À ce jugement d’un érudit, nous opposerons avec confiance celui d’un savant[2] : « Un contemporain des deux Pline, Jules Frontin composa quatre livres de stratagèmes militaires : c’est un tissu d’exemples fournis par les grands capitaines grecs, gaulois, carthaginois, romains, et qui correspondent aux différentes branches de l’administration et de la direction des armées.

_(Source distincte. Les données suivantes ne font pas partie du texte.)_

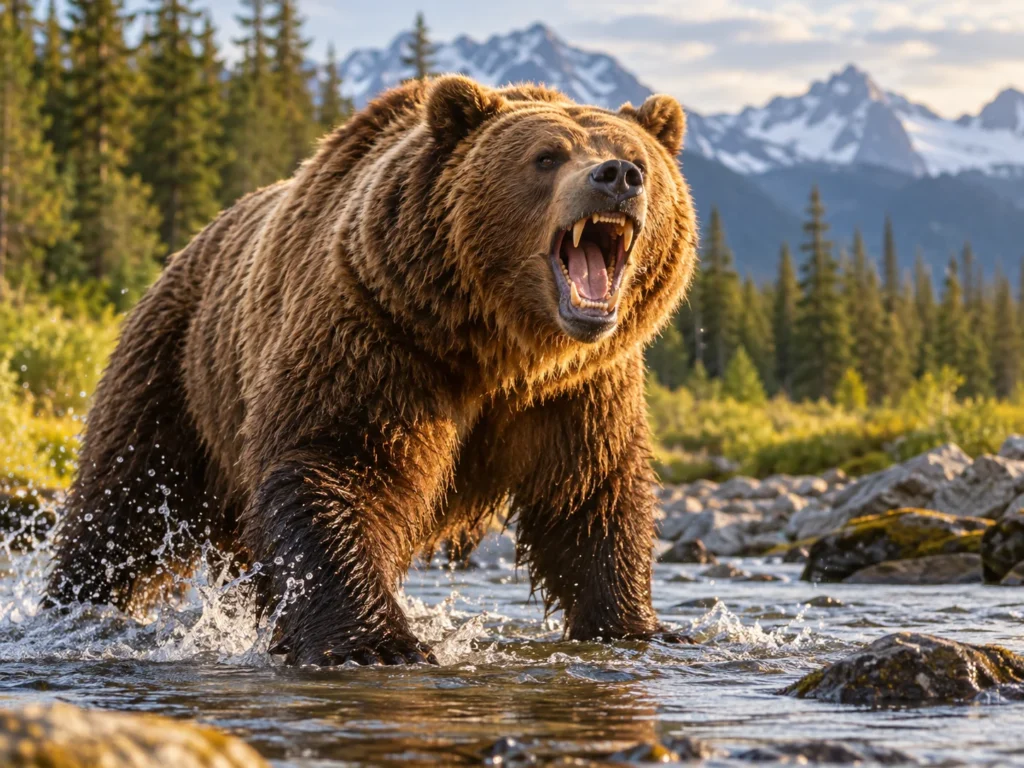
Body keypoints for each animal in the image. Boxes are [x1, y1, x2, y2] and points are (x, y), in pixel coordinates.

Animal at [45, 75, 698, 665]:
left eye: (639, 157)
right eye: (547, 156)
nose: (617, 176)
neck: (502, 350)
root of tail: (187, 248)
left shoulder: (579, 390)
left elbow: (592, 495)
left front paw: (642, 627)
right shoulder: (381, 339)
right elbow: (336, 463)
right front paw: (379, 643)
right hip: (176, 367)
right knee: (122, 505)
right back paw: (76, 608)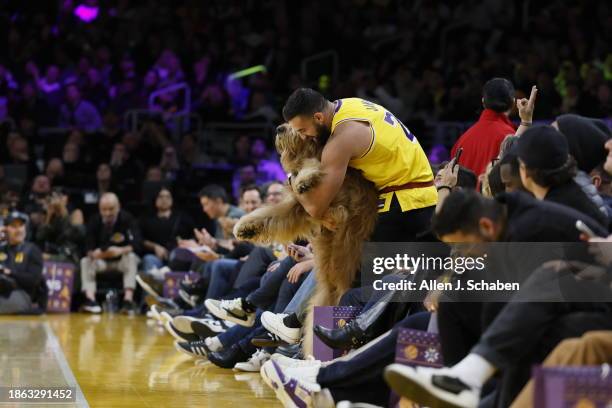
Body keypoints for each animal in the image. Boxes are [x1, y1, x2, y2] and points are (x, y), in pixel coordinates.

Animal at [233, 123, 378, 354]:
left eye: (298, 128)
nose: (280, 128)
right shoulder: (297, 208)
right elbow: (270, 214)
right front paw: (246, 227)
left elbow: (315, 168)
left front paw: (305, 178)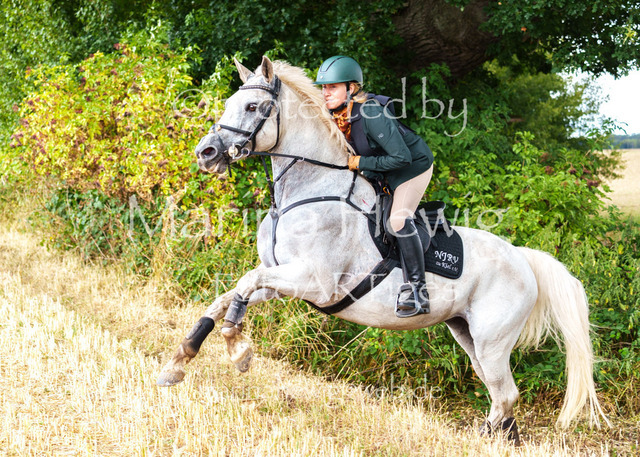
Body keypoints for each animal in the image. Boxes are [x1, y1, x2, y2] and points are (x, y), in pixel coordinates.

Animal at [157, 56, 608, 443]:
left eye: (252, 106)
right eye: (229, 103)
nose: (205, 153)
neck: (307, 190)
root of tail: (524, 258)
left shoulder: (316, 282)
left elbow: (244, 285)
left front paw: (237, 347)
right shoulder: (281, 279)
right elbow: (231, 293)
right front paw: (179, 361)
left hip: (492, 339)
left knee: (506, 394)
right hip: (467, 333)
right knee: (501, 394)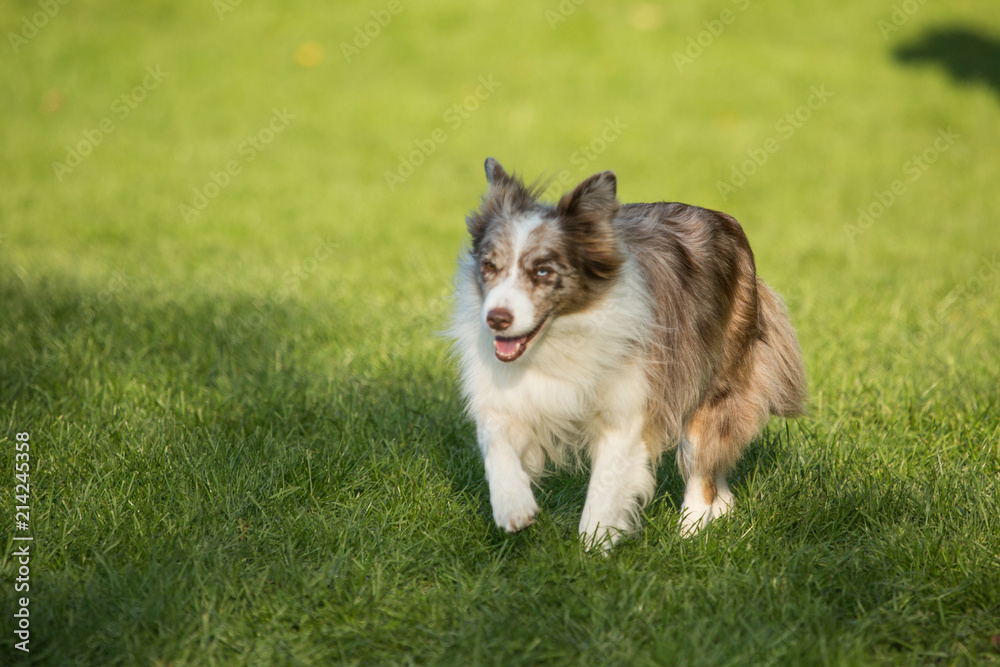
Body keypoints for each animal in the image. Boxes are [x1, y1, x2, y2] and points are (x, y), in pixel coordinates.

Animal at [450, 159, 808, 552]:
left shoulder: (626, 405)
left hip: (715, 375)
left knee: (702, 458)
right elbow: (495, 438)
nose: (496, 319)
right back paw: (721, 510)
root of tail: (722, 218)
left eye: (543, 271)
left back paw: (690, 532)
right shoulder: (507, 389)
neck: (561, 334)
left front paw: (591, 551)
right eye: (489, 266)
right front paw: (513, 508)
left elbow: (604, 489)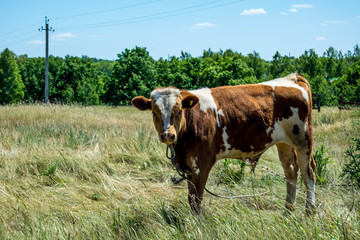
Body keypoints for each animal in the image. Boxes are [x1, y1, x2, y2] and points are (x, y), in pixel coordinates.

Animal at [132, 73, 316, 214]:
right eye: (154, 113)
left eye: (178, 111)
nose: (168, 135)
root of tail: (293, 77)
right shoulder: (189, 167)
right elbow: (191, 198)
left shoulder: (202, 164)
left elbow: (196, 201)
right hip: (285, 143)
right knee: (291, 172)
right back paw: (288, 211)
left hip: (304, 141)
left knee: (308, 173)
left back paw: (310, 212)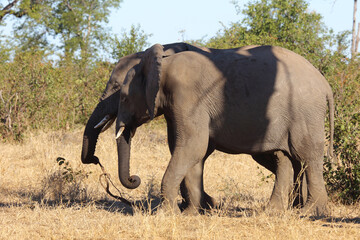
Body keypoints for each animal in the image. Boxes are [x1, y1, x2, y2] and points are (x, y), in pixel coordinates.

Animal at [113, 43, 334, 216]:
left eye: (123, 98)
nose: (134, 178)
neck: (164, 64)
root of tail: (325, 84)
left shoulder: (188, 98)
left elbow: (194, 146)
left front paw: (168, 214)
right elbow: (193, 152)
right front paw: (191, 214)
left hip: (305, 113)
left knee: (307, 156)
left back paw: (309, 212)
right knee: (284, 156)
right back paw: (274, 212)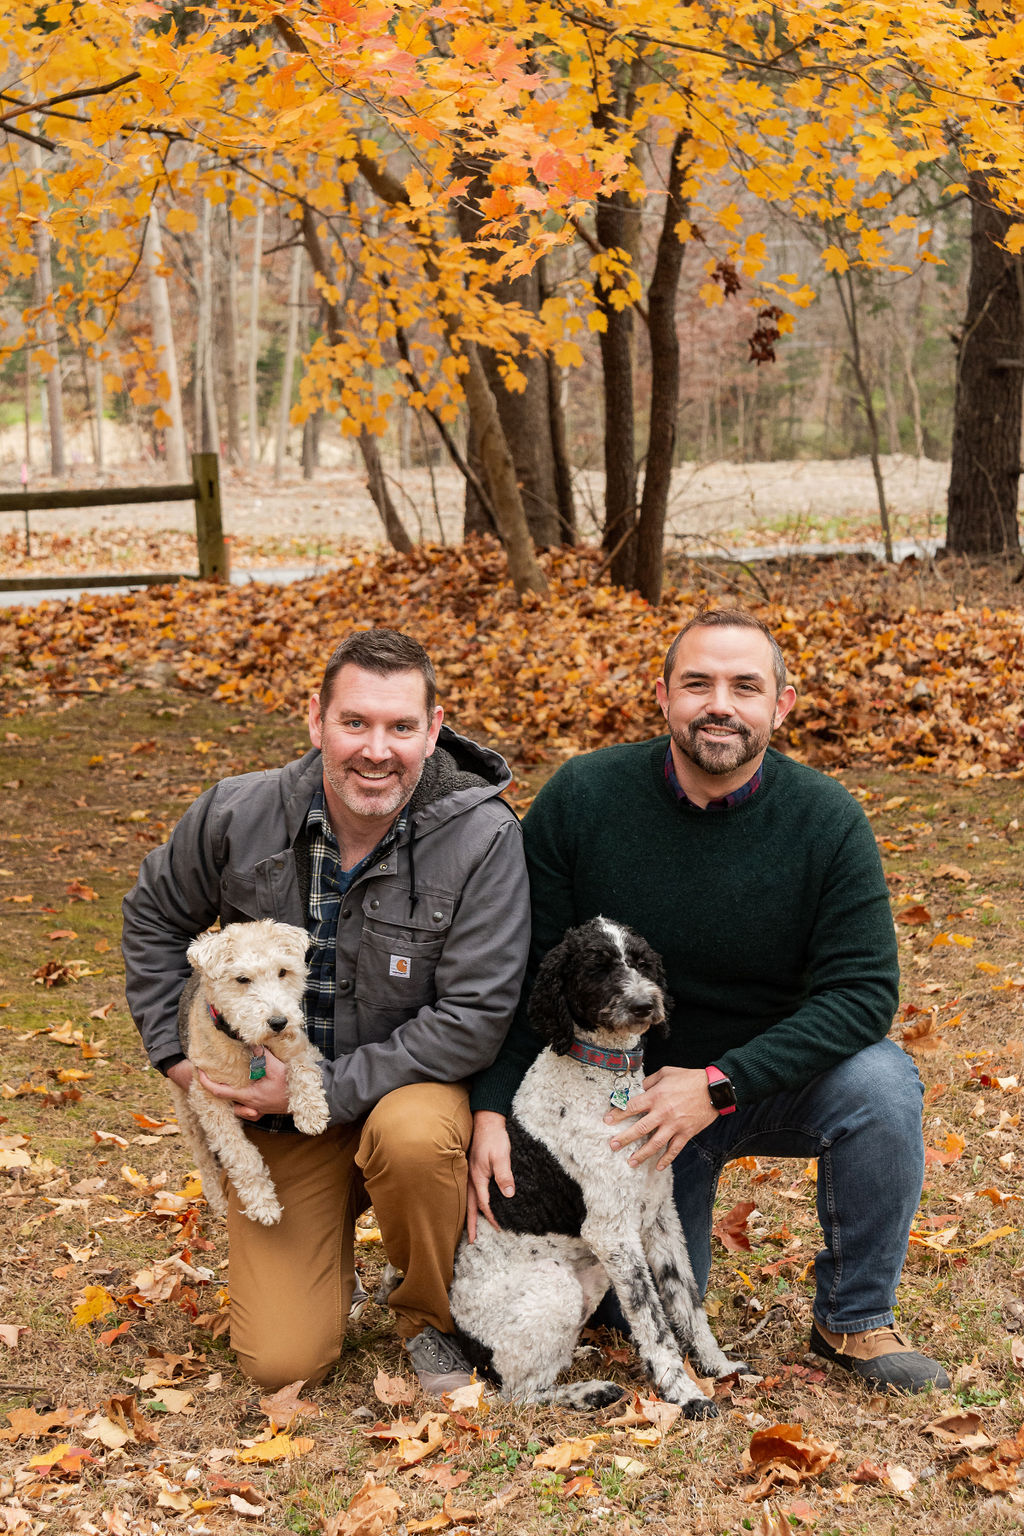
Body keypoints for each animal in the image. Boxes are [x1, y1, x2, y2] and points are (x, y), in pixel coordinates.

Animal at [168, 921, 328, 1222]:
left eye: (283, 972)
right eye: (242, 979)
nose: (279, 1022)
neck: (250, 1046)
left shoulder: (302, 1048)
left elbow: (302, 1068)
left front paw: (311, 1113)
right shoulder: (209, 1098)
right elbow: (242, 1155)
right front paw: (262, 1203)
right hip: (188, 1112)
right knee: (205, 1161)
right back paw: (218, 1201)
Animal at [448, 915, 746, 1406]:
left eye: (642, 963)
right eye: (597, 968)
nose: (647, 1003)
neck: (605, 1075)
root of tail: (470, 1352)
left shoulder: (659, 1215)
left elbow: (685, 1301)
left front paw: (717, 1367)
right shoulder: (612, 1233)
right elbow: (653, 1321)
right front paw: (684, 1393)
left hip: (590, 1278)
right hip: (557, 1287)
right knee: (518, 1395)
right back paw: (588, 1392)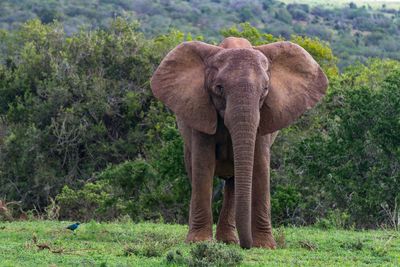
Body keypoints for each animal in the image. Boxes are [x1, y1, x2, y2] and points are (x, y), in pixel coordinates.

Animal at [151, 37, 328, 249]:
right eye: (219, 88)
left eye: (265, 90)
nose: (247, 245)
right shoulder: (201, 111)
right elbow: (203, 165)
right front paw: (198, 242)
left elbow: (260, 166)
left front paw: (265, 246)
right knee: (195, 173)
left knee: (234, 182)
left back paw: (228, 241)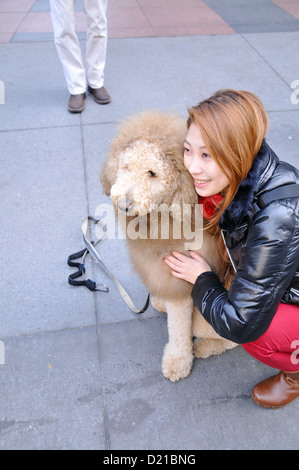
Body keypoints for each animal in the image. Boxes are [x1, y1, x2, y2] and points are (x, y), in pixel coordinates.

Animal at [100, 111, 237, 382]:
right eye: (126, 166)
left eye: (152, 173)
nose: (124, 204)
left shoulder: (182, 278)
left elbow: (178, 328)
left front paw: (177, 361)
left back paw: (204, 347)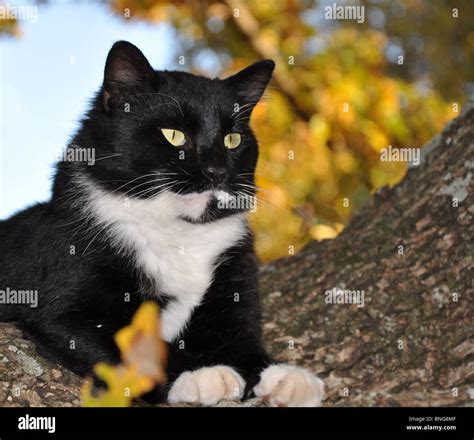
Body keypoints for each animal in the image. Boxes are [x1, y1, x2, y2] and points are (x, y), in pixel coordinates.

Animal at [0, 41, 324, 406]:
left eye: (232, 139)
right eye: (173, 135)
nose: (216, 171)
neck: (179, 232)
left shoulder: (234, 273)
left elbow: (243, 341)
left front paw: (284, 375)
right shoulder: (62, 306)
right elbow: (134, 348)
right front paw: (200, 374)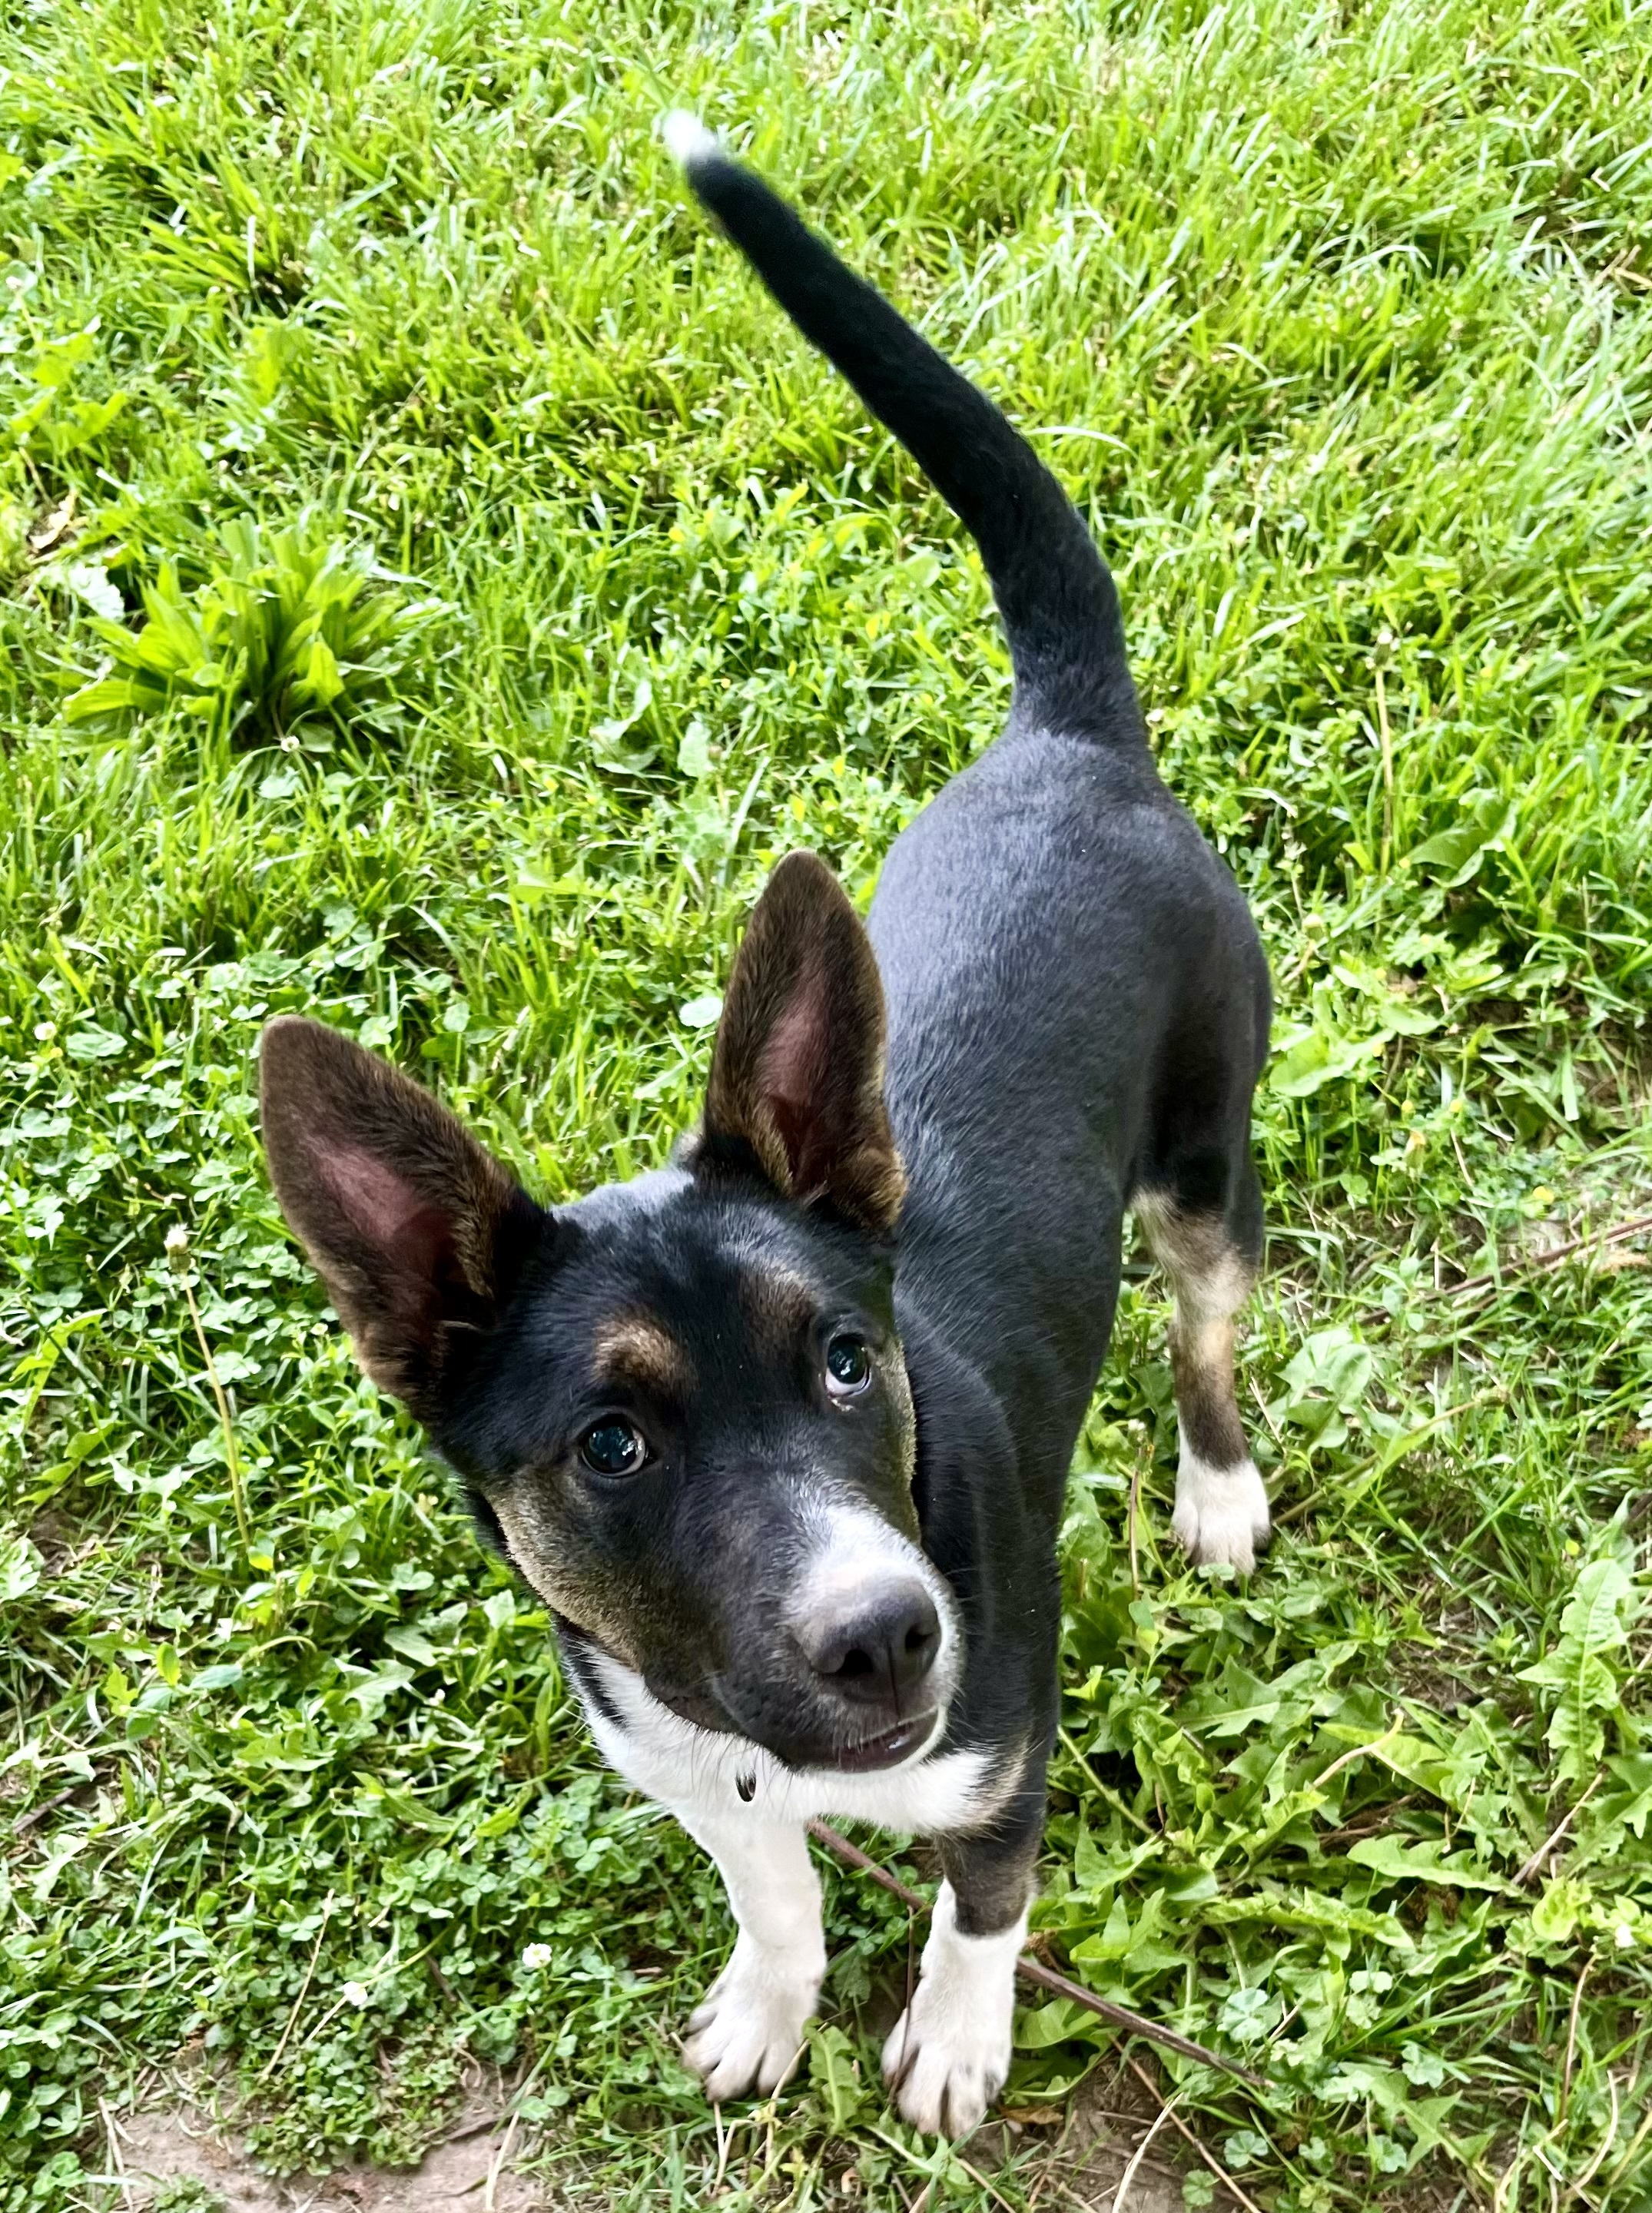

L’art de cacher ses entreprises et de découvrir celles de l’ennemi, de choisir et de disputer les postes, de dresser des embûches et d’y échapper, d’apaiser les séditions et d’enflammer le courage, de se ménager les avantages du temps et du lieu, de ranger les troupes en bataille et de déconcerter les dispositions prises par son adversaire, de dissimuler ses propres revers et de les réparer ; l’habileté nécessaire dans les retraites, dans les assauts, dans les siéges, dans le passage des fleuves, dans les approvisionnements ; la conduite à tenir à l’égard des transfuges et des traîtres ; enfin le maintien de la discipline, et la pratique des plus rigoureuses vertus, justice, modération et constance, au sein des camps, des combats, des désastres et des triomphes : tel est le plan de ce recueil. On a douté aussi de son authenticité ; mais Poleni a exposé les raisons de croire que Jules Frontin l’a réellement rédigé sous le règne de Domitien. Dans tous les cas, il serait fort préférable à celui de Valère Maxime, et par la méthode, quoiqu’elle ne soit pas toujours parfaite, et par la précision des idées, et surtout par le choix des faits. C’est l’ouvrage d’un bien meilleur esprit : en général, Frontin puise aux sources historiques les plus recommandables ; et lorsqu’il ajoute quelques notions à celles que renferment les grands corps d’annales, elles sont claires, instructives, propres à compléter ou à enrichir l’histoire militaire de l’antiquité. »

Le recueil des Stratagèmes, malgré quelques récits invraisemblables et même absurdes qu’il renferme, et dont la plupart

  1. Hist. abr. de la litt. rom., t. ii, p. 454.
  2. Daunou, Cours d’études d’hist., t. Ier, p. 431.